**Stated task 1:**
Translate this sentence from the Canucks article into Spanish: "Mitchell played with the Canucks for 4 seasons and played a key shutdown role."
**Stated task 2:**
Write out the stretch of the Canucks article from "Fortunately for the" through "a one-year contract.", renaming "offseason" as "summer".

═══ Text extract

It can be tough watching the Stanley Cup Playoffs with the Canucks having already been eliminated. While the games are still entertaining, it’s just not the same without a proverbial horse in the race. Cheering against the New York Rangers and Los Angeles Kings only gets you so far.
Fortunately for the dedicated Canucks fan, there are three significant former Canucks still in the playoff picture. At the very least, Canucks fans can cheer for the individual success of Willie Mitchell, Taylor Pyatt, and Steve Bernier. I thought it would be worthwhile to look at these three players and see how they got to where they are and how they have found a place with their respective teams where, perhaps, they were not able to on the Canucks.
Mitchell played with the Canucks for 4 seasons and played a key shutdown role. Unfortunately, in the final season of his 4-year contract, he suffered a concussion on an ugly hit by Evgeni Malkin that caused him to miss the final half of the regular season and all of the playoffs. His recovery seemed uncertain even through the offseason and the Canucks were not willing to offer him more than a one-year contract.

══════
═══ Data

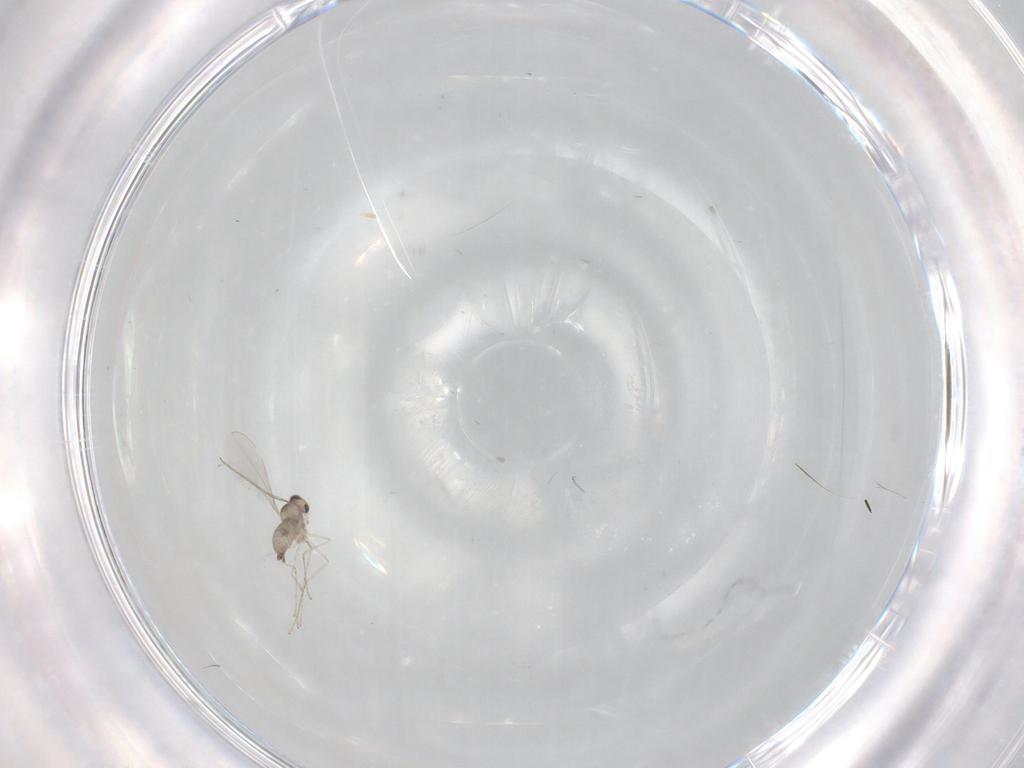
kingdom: Animalia
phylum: Arthropoda
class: Insecta
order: Diptera
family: Cecidomyiidae
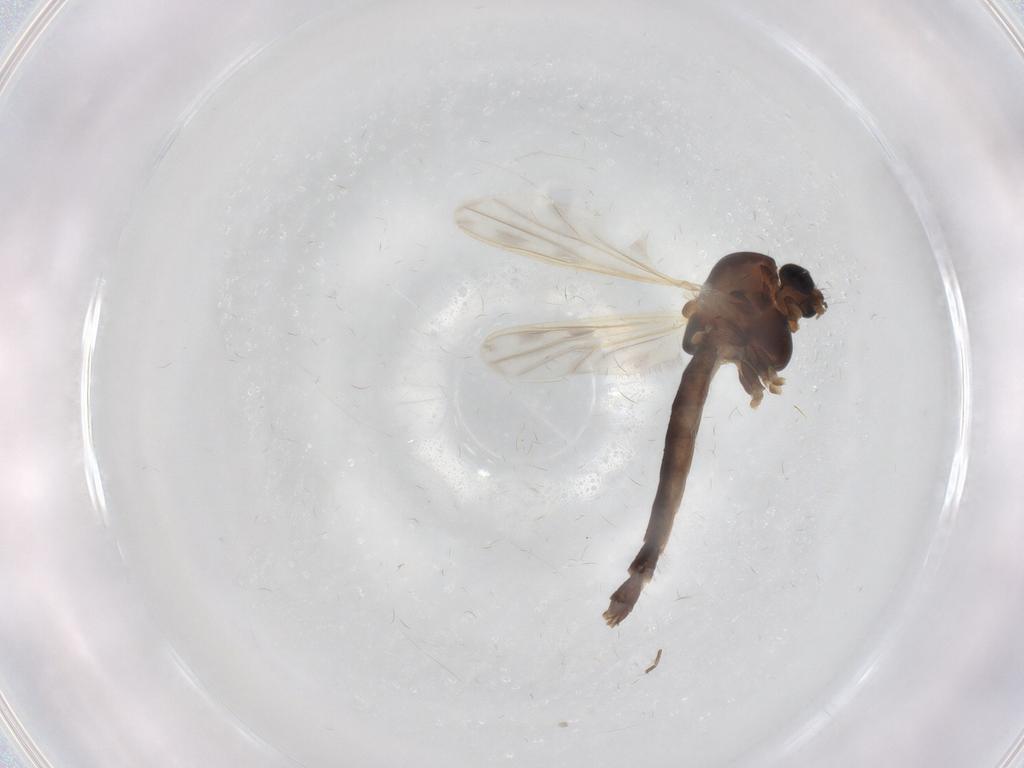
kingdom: Animalia
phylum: Arthropoda
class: Insecta
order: Diptera
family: Chironomidae
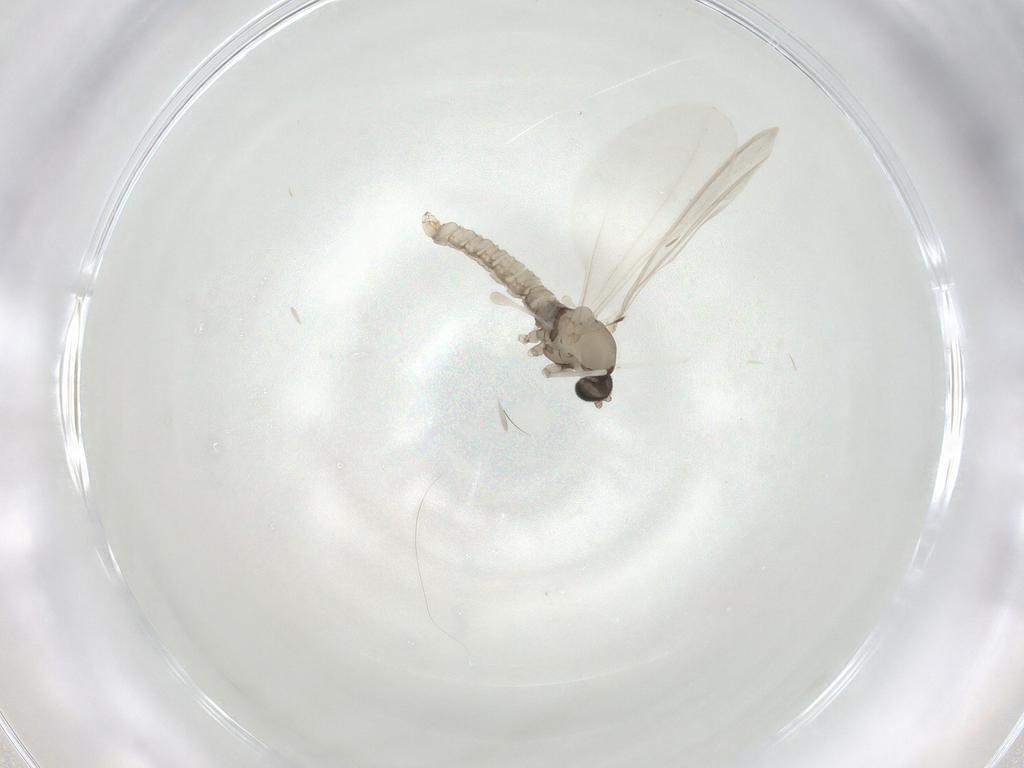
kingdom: Animalia
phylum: Arthropoda
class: Insecta
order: Diptera
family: Cecidomyiidae
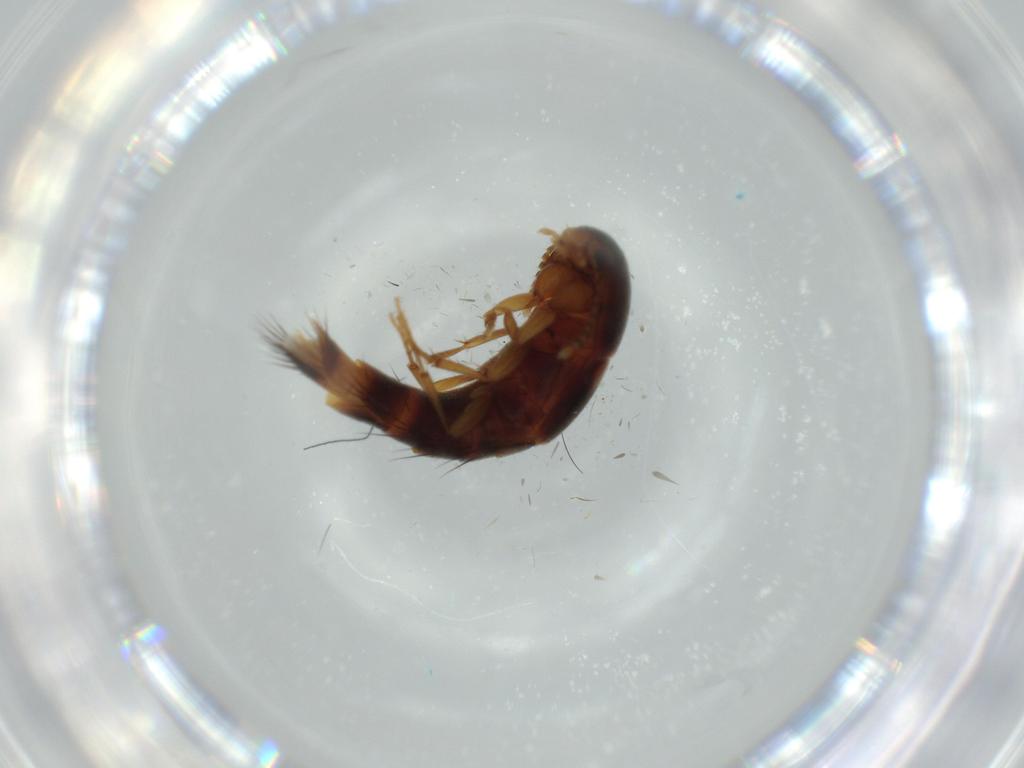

══════

**Problem solution 1:**
Mitchell jugó con los Canucks durante 4 temporadas y desempeñó un papel defensivo clave.

**Problem solution 2:**
Fortunately for the dedicated Canucks fan, there are three significant former Canucks still in the playoff picture. At the very least, Canucks fans can cheer for the individual success of Willie Mitchell, Taylor Pyatt, and Steve Bernier. I thought it would be worthwhile to look at these three players and see how they got to where they are and how they have found a place with their respective teams where, perhaps, they were not able to on the Canucks.
Mitchell played with the Canucks for 4 seasons and played a key shutdown role. Unfortunately, in the final season of his 4-year contract, he suffered a concussion on an ugly hit by Evgeni Malkin that caused him to miss the final half of the regular season and all of the playoffs. His recovery seemed uncertain even through the summer and the Canucks were not willing to offer him more than a one-year contract.